■ **Provided text**:
Over the past two decades, one-dimensional nanostructured materials have received increasing attention in various fields of nanotechnology because of their unique physical and chemical properties. Among these materials, ZnO NWs have been one of the most investigated because of their superior electrical,^1,2 mechanical,^3,4 and optical properties.^5,6 Currently, substantial effort has been devoted to the fabrication of ZnO NW-based flexible devices. Commonly used flexible substrates can be grouped into two main categories, metal sheets and plastic substrates. In the case of plastic substrate, integration of NWs is limited by the necessity of a seed layer,^7,8 poor adhesion of nanostructures on the underlying substrate and/or thermal degradation of the plastic during high-temperature processing. In the contrary, most applications of NW arrays often require their assembly on conductive surfaces for electrical addressing, control, and detection. The integration of metal substrates for ZnO NWs has been widely studied, including brass,⁹ steel alloy,¹⁰ FeCrAl metal alloy,¹¹ Zn foil,^12–20 etc. Among these metal substrates, Zn foil is considered as a promising material because it can act as both a reactant and flexible substrate, thus, the synthesis and assembly of ZnO NWs can be accomplished in one step, and the naturally good adhesion or electrical connection between the ZnO NWs and the conductive substrate can be realized.

The initial zinc morphology plays a decisive role in the subsequent NWs growth.²¹ Typically, Zn foils used for ZnO NWs fabrication were supplied commercially^{13–15,18–20} and the surface morphologies of all foils used in the fabrication should be similar to each other. Therefore, homemade Zn foils with different Zn morphology are increasingly preferred and necessary.

■ **Exercise inputs**:

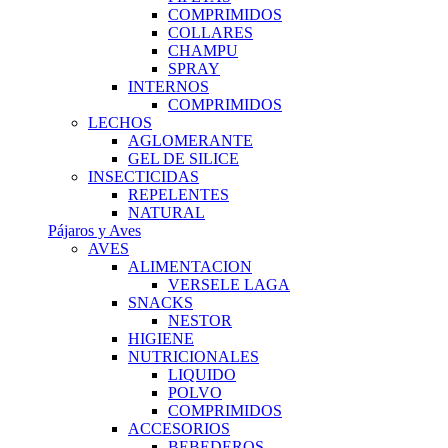
COMPRIMIDOS
COLLARES
CHAMPU
SPRAY
INTERNOS
COMPRIMIDOS
LECHOS
AGLOMERANTE
GEL DE SILICE
INSECTICIDAS
REPELENTES
NATURAL
Pájaros y Aves
AVES
ALIMENTACION
VERSELE LAGA
SNACKS
NESTOR
HIGIENE
NUTRICIONALES
LIQUIDO
POLVO
COMPRIMIDOS
ACCESORIOS
BEBEDEROS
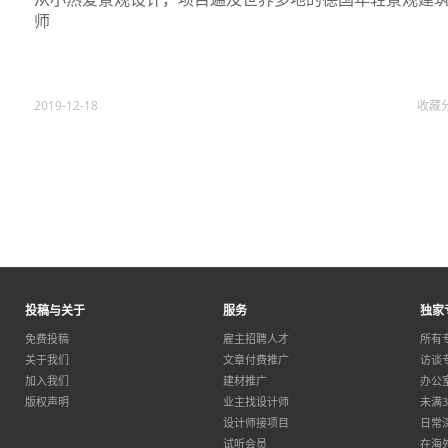
师
2019-12-18
收藏
投稿与关于
服务
独家
免费投稿
雇主招聘人才
所有
关于我们
文章付费推广
访谈
加入我们
建材推广
办公
版权声明
业主找设计师
未满
设计师接项目
日常
试听会员
在海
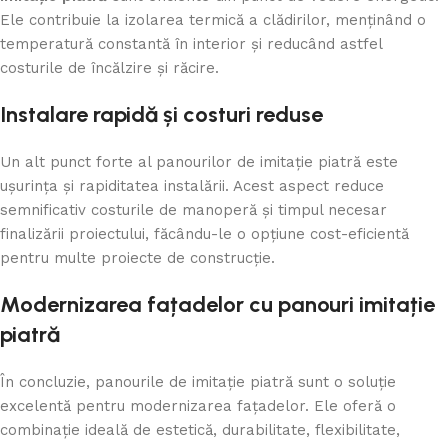
Ele contribuie la izolarea termică a clădirilor, menținând o
temperatură constantă în interior și reducând astfel
costurile de încălzire și răcire.
Instalare rapidă și costuri reduse
Un alt punct forte al panourilor de imitație piatră este
ușurința și rapiditatea instalării. Acest aspect reduce
semnificativ costurile de manoperă și timpul necesar
finalizării proiectului, făcându-le o opțiune cost-eficientă
pentru multe proiecte de construcție.
Modernizarea fațadelor cu panouri imitație
piatră
În concluzie, panourile de imitație piatră sunt o soluție
excelentă pentru modernizarea fațadelor. Ele oferă o
combinație ideală de estetică, durabilitate, flexibilitate,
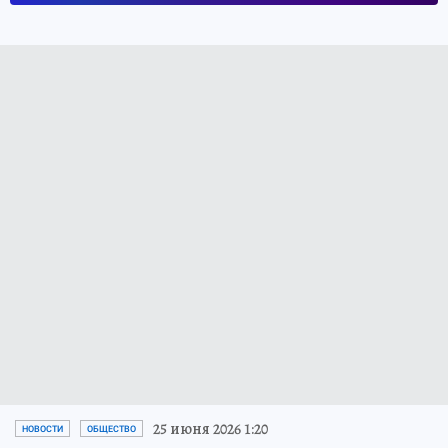
25 июня 2026 1:20
НОВОСТИ
ОБЩЕСТВО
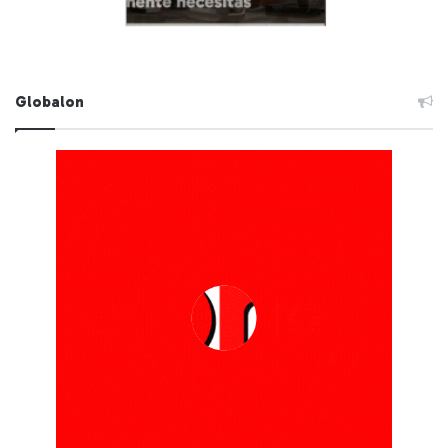
Globalon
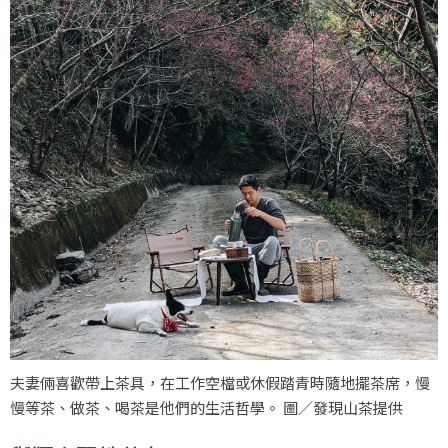
夫妻倆喜歡帶上茶具，在工作空檔或休假踏青時隨地擺茶席，慢
慢等茶、做茶、喝茶是他們的生活哲學。 圖／發現山茶提供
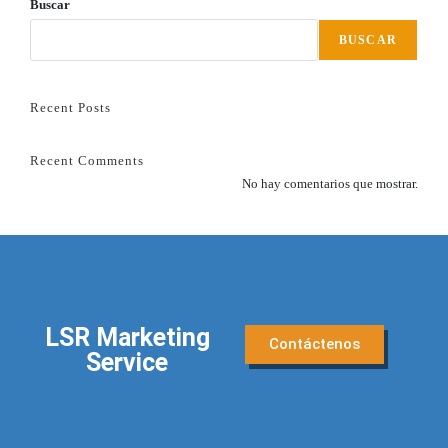
Buscar
BUSCAR
Recent Posts
Recent Comments
No hay comentarios que mostrar.
LSR Marketing
Contáctenos
Service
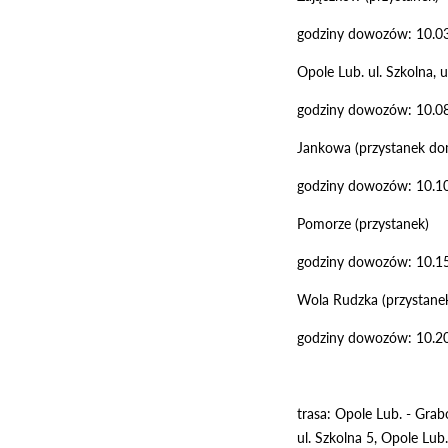
godziny dowozów: 10.03
Opole Lub. ul. Szkolna, 
godziny dowozów: 10.08
Jankowa (przystanek do
godziny dowozów: 10.10
Pomorze (przystanek)
godziny dowozów: 10.15
Wola Rudzka (przystane
godziny dowozów: 10.20
trasa: Opole Lub. - Gra
ul. Szkolna 5, Opole Lu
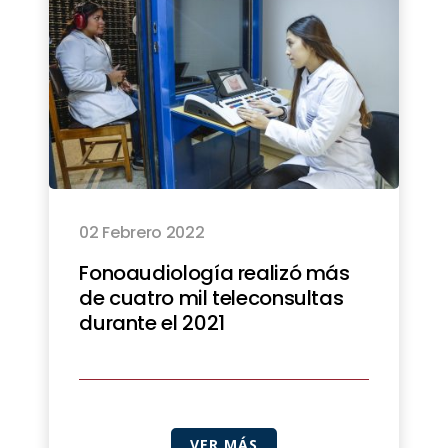
02 Febrero 2022
Fonoaudiología realizó más
de cuatro mil teleconsultas
durante el 2021
VER MÁS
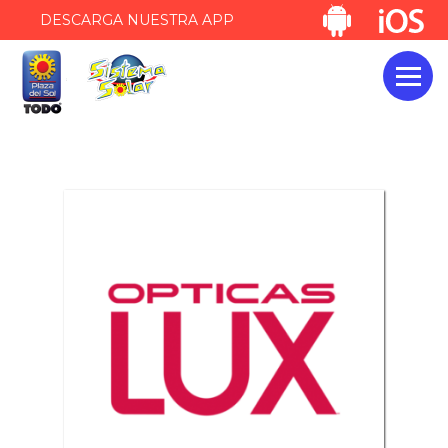
DESCARGA NUESTRA APP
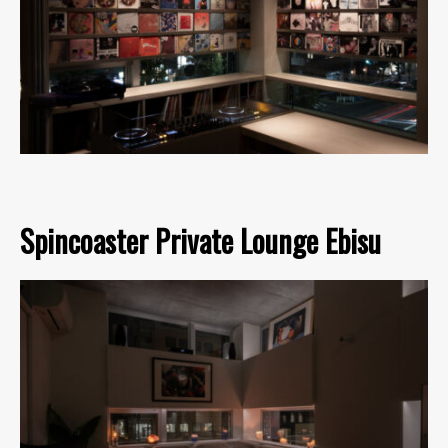
Spincoaster Private Lounge Ebisu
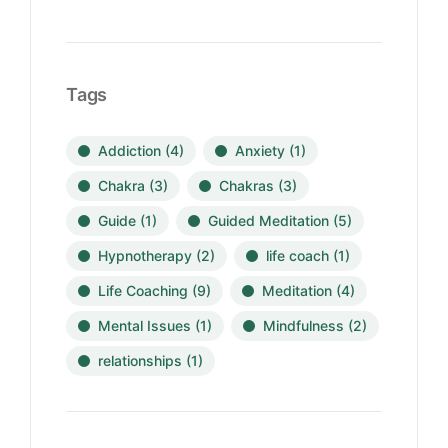
Tags
Addiction
(4)
Anxiety
(1)
Chakra
(3)
Chakras
(3)
Guide
(1)
Guided Meditation
(5)
Hypnotherapy
(2)
life coach
(1)
Life Coaching
(9)
Meditation
(4)
Mental Issues
(1)
Mindfulness
(2)
relationships
(1)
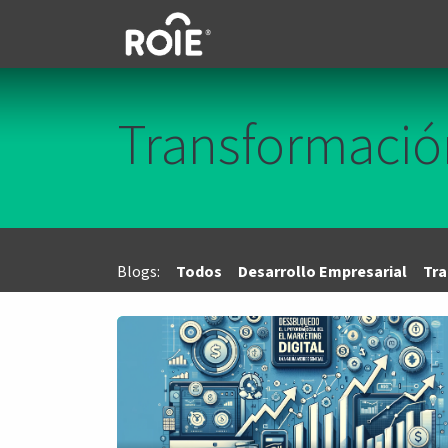
Ir al contenido
Transformación
Blogs:
Todos
Desarrollo Empresarial
Tra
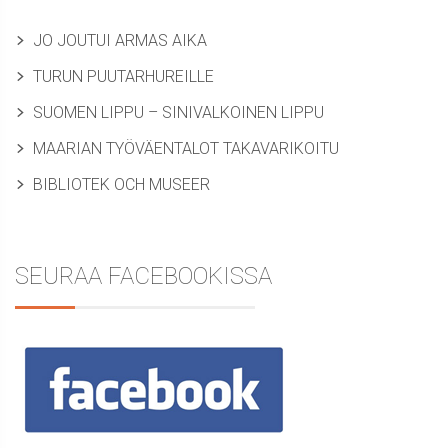
JO JOUTUI ARMAS AIKA
TURUN PUUTARHUREILLE
SUOMEN LIPPU – SINIVALKOINEN LIPPU
MAARIAN TYÖVÄENTALOT TAKAVARIKOITU
BIBLIOTEK OCH MUSEER
SEURAA FACEBOOKISSA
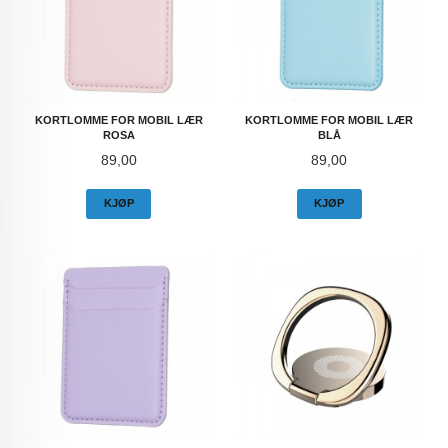
KORTLOMME FOR MOBIL LÆR
KORTLOMME FOR MOBIL LÆR
ROSA
BLÅ
Pris
Pris
89,00
89,00
KJØP
KJØP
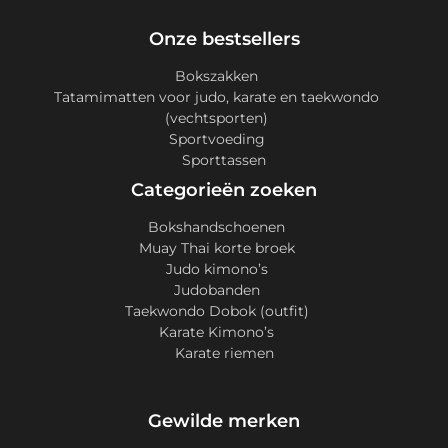
Onze bestsellers
Bokszakken
Tatamimatten voor judo, karate en taekwondo
(vechtsporten)
Sportvoeding
Sporttassen
Categorieën zoeken
Bokshandschoenen
Muay Thai korte broek
Judo kimono’s
Judobanden
Taekwondo Dobok (outfit)
Karate Kimono’s
Karate riemen
Gewilde merken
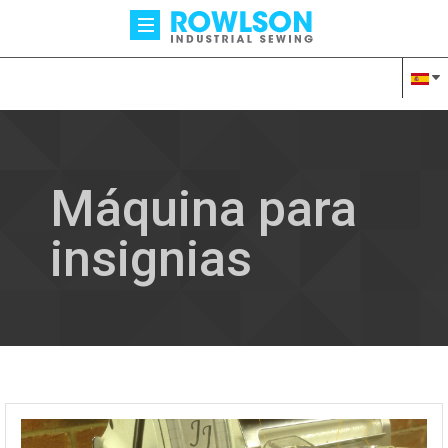
Máquina para
insignias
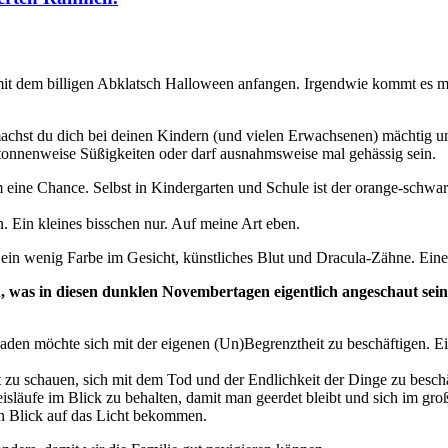
it dem billigen Abklatsch Halloween anfangen. Irgendwie kommt es mir
achst du dich bei deinen Kindern (und vielen Erwachsenen) mächtig unbe
onnenweise Süßigkeiten oder darf ausnahmsweise mal gehässig sein.
 eine Chance. Selbst in Kindergarten und Schule ist der orange-schwarz
. Ein kleines bisschen nur. Auf meine Art eben.
l, ein wenig Farbe im Gesicht, künstliches Blut und Dracula-Zähne. Ei
en, was in diesen dunklen Novembertagen eigentlich angeschaut sei
inladen möchte sich mit der eigenen (Un)Begrenztheit zu beschäftigen. 
ht zu schauen, sich mit dem Tod und der Endlichkeit der Dinge zu besc
isläufe im Blick zu behalten, damit man geerdet bleibt und sich im gr
n Blick auf das Licht bekommen.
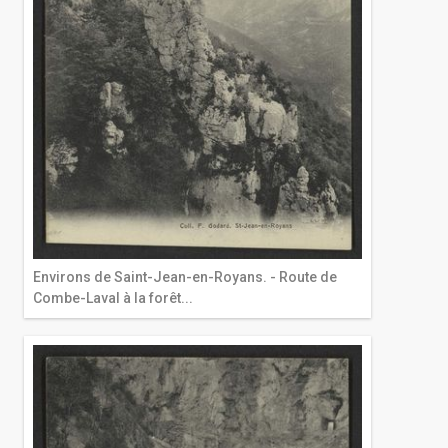
Environs de Saint-Jean-en-Royans. - Route de
Combe-Laval à la forêt...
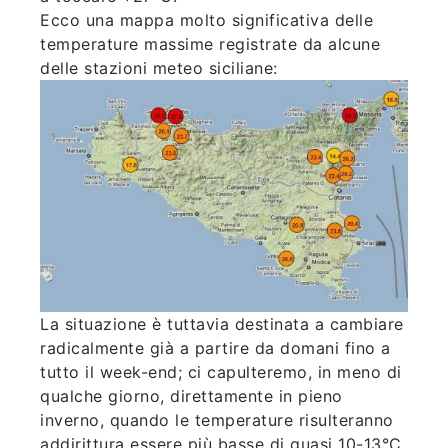
Ecco una mappa molto significativa delle
temperature massime registrate da alcune
delle stazioni meteo siciliane:
La situazione è tuttavia destinata a cambiare
radicalmente già a partire da domani fino a
tutto il week-end; ci capulteremo, in meno di
qualche giorno, direttamente in pieno
inverno, quando le temperature risulteranno
addirittura essere più basse di quasi 10-13°C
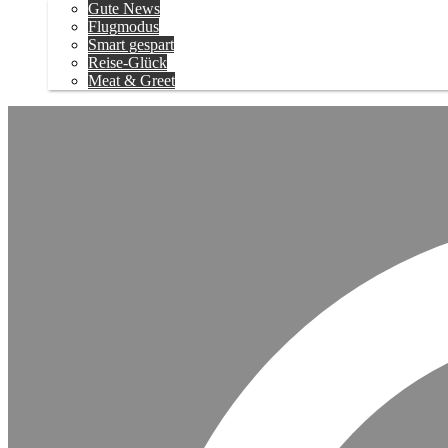
Gute News
Flugmodus
Smart gespart
Reise-Glück
Meat & Greet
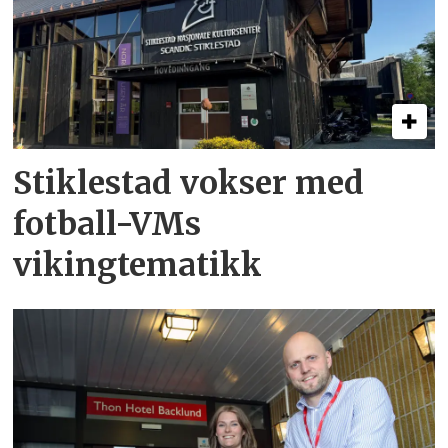
Stiklestad vokser med
fotball-VMs
vikingtematikk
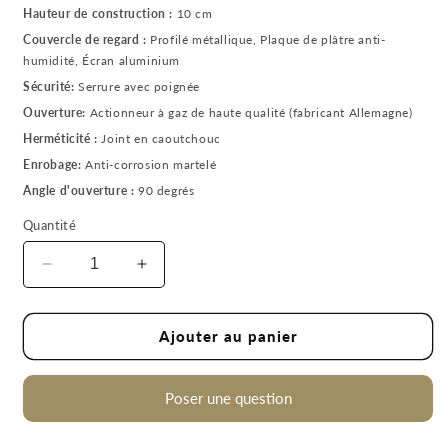
Hauteur de construction :
10 cm
Couvercle de regard :
Profilé métallique, Plaque de plâtre anti-
humidité, Écran aluminium
Sécurité:
Serrure avec poignée
Ouverture:
Actionneur à gaz de haute qualité (fabricant Allemagne)
Herméticité :
Joint en caoutchouc
Enrobage:
Anti-corrosion martelé
Angle d'ouverture :
90 degrés
Quantité
Réduire
Augmenter
la
la
quantité
quantité
de
de
Ajouter au panier
Trappe
Trappe
de
de
sol
sol
Poser une question
Trappe
Trappe
d’accès
d’accès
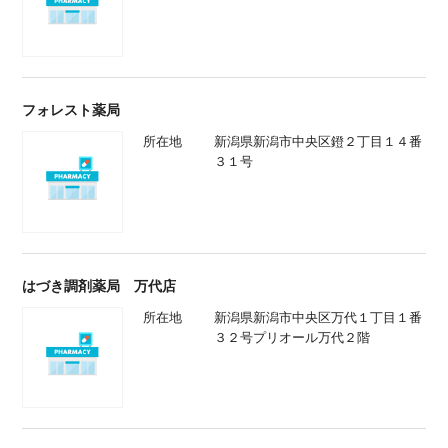
フォレスト薬局
所在地
新潟県新潟市中央区鐙２丁目１４番
３１号
はづき調剤薬局 万代店
所在地
新潟県新潟市中央区万代１丁目１番
３２号プリオール万代２階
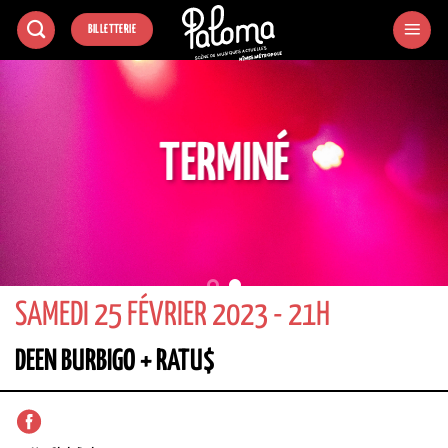
Passer
BILLETTERIE
au
contenu
TERMINÉ
SAMEDI 25 FÉVRIER 2023 - 21H
DEEN BURBIGO + RATU$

■ **Written task 1**: Please pull out every line of the records that contains the string "godziny", treating uppercase and lowercase as different.
■ **Written task 2**: Extend the passage on ZnO nanowires, starting after its final sentence.
The passage on ZnO nanowires and the records come from unrelated sources.

■ **Output 1**:
godziny dowozów: 10.03
godziny dowozów: 10.08
godziny dowozów: 10.10
godziny dowozów: 10.15
godziny dowozów: 10.20

■ **Output 2**:
A favorable technique integration of ZnO NWs is based on a solution method,^{18–20,22–28} however, it suffers from long reaction time, high degree of reaction parameter control and the poor quality of NWs. Moreover, ZnO NWs have been synthesized by thermal evaporation,^12,13 vapor transport,^11,29–32 and thermal oxidation methods.^14–17 The thermal evaporation method requires a type of complex process control that is unfavorable for an industrialized process. A pseudobuffer layer must improve interface properties before NWs can be grown using the vapor transport method. Compared to these methods, noncatalytic thermal oxidation technique has been considered powerful and attractive because of its simplicity, high yield, and low cost. However, few reports have described ZnO NWs grown directly on homemade Zn foil by thermal oxidation techniques.

Bridged nanostructure is an important configuration in planar-type devices. The bridging NWs grow on two electrodes and contact together to form wire–wire junction and act as sensing probes.^33,34 However, most the ZnO NWs grown on Zn foil by thermal oxidation technique are randomly dispersed on the foil^14–17 and inadequate to fabricate the planar nanodevices. A feasible method is to grow ZnO NWs on the facets of Zn crystal hexagonal structures because it can increase the probabilities of wire–wire junctions in horizontal direction compared to the randomly radial NWs.

Motivated by the aforementioned speculations and problems, in this study, we report the synthesis of ZnO NWs grown directly on Zn foil using a two-step process: (a) Zn foil fabrication; and (b) ZnO NWs synthesized by thermal oxidation at temperatures of 300–600 °C. Effect of the oxidation temperature on PL spectra and structural properties of ZnO NWs is studied. The electrical properties of the NWs are investigated using a two-terminal NW device.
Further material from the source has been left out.